Le dice Josecito a Miguelito: "Haz el favor, wasapéame cuando lleguen las semillas". "Hay que buscarlas en Foresta", responde Miguelito mientras agarra el celular. "Voy a Juncalito y luego al Caimito", dice y marcha en busca de la camioneta. Sí está claro que los dos campesinos dominicanos no serán personajes de una novela norteamericana.

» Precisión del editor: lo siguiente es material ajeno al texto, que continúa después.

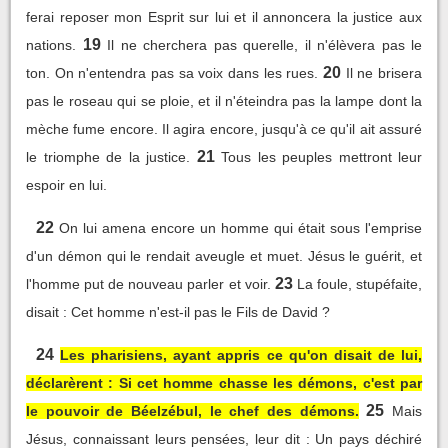
ferai reposer mon Esprit sur lui et il annoncera la justice aux
19
nations.
Il ne cherchera pas querelle, il n'élèvera pas le
20
ton. On n'entendra pas sa voix dans les rues.
Il ne brisera
pas le roseau qui se ploie, et il n'éteindra pas la lampe dont la
mèche fume encore. Il agira encore, jusqu'à ce qu'il ait assuré
21
le triomphe de la justice.
Tous les peuples mettront leur
espoir en lui.
22
On lui amena encore un homme qui était sous l'emprise
d'un démon qui le rendait aveugle et muet. Jésus le guérit, et
23
l'homme put de nouveau parler et voir.
La foule, stupéfaite,
disait : Cet homme n'est-il pas le Fils de David ?
24
Les pharisiens, ayant appris ce qu'on disait de lui,
déclarèrent : Si cet homme chasse les démons, c'est par
25
le pouvoir de Béelzébul, le chef des démons.
Mais
Jésus, connaissant leurs pensées, leur dit : Un pays déchiré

Se levantan, cargan el celular y textean a Nueva York. Ahora de lo que se trata es de un asunto de botas. Se conecta María con una amiga que va de Colombia a Santiago. En una enramada repleta de platos y amigos comarcanos, otra la espera con un plato típico. Procede a llamarla para preguntarle algo burocrático.
Esto sí ha cambiado. Está claro que la llegada de la modernidad no es sólo nuestra. Hubo un tiempo muy distante en que los seres del pasado, rastreados por autores desde Antón Chéjov a James Joyce, se consideraron modernos. El término modernidad tiene que entenderse en el marco de la evolución de los pueblos. Asimilamos la historia para entender las rutas del presente.
El término modernidad es aplicable a muchas épocas. El historiador contemporáneo mira ahora hacia atrás y se da cuenta de cambios sociales, políticos y económicos que han terminado por dotar a la realidad de lo que, en un plano filosófico ultramoderno, algunos definen como una Matrix de muchas variantes. Adam Smith y Alvin Toffler reposan en un estante de libros de un sobrino extranjero de Josecito.
Con talleres para la construcción de fábulas y realidades, los hombres del medioevo se consideraron alguna vez modernos. Quien mira hacia atrás lo hace con cierto respeto por otros que habitaron esta enorme planicie de autopistas y edificios con wifi, autos eléctricos y robots con inteligencia artificial. Parecemos sacados de una aventura de fábulas históricas o un texto de ciencia ficción de Philip K. Dick, Frederik Pohl o Harlan Ellison.
En los campos dominicanos se da un fenómeno interesante: cerca han construido una iglesia y también ha llegado a la escuela un cable y un wifi muy bueno. La gente puede llegar a tener iPhones traídos en Navidad o en vacaciones por gente de "los países".
"Vivir en los países" resulta una especie de carta o carnet para decir que se está muy lejos, pero a salvo de los problemas del tercer mundo. Millones de los nuestros lo hacen con ánimo laboral y existencial. Y algunos retornan cada final de año.
Comunicar no había sido tan fácil: desde un campo de Jánico se mandan "wasases" a California, Connecticut u Ottawa.
En Jánico ha llegado el wifi y todos se sienten modernos. Sacan la yuca con una coa y entienden ahora lo que significa un algoritmo, palabra empleada en no tan lejanas elecciones.
Josecito mira que la cosecha ha rendido, algo que un habitante del supermercado entiende cuando observa unidades de cebolla en redes coloradas. Será que habrá que comunicarlo a Nueva York, donde esperan que todo esto se incremente. Sucede algo parecido con los financistas que llegan con inversiones ahora bajo el imperio de la ley. Para decirlo con el concepto de Fukuyama en la entrevista que dio a una revista mexicana hace unos años: un país debe regirse por el imperio de la ley para que las inversiones no huyan hacia otros mercados.
"Mándamelo por wasap", dice Josecito.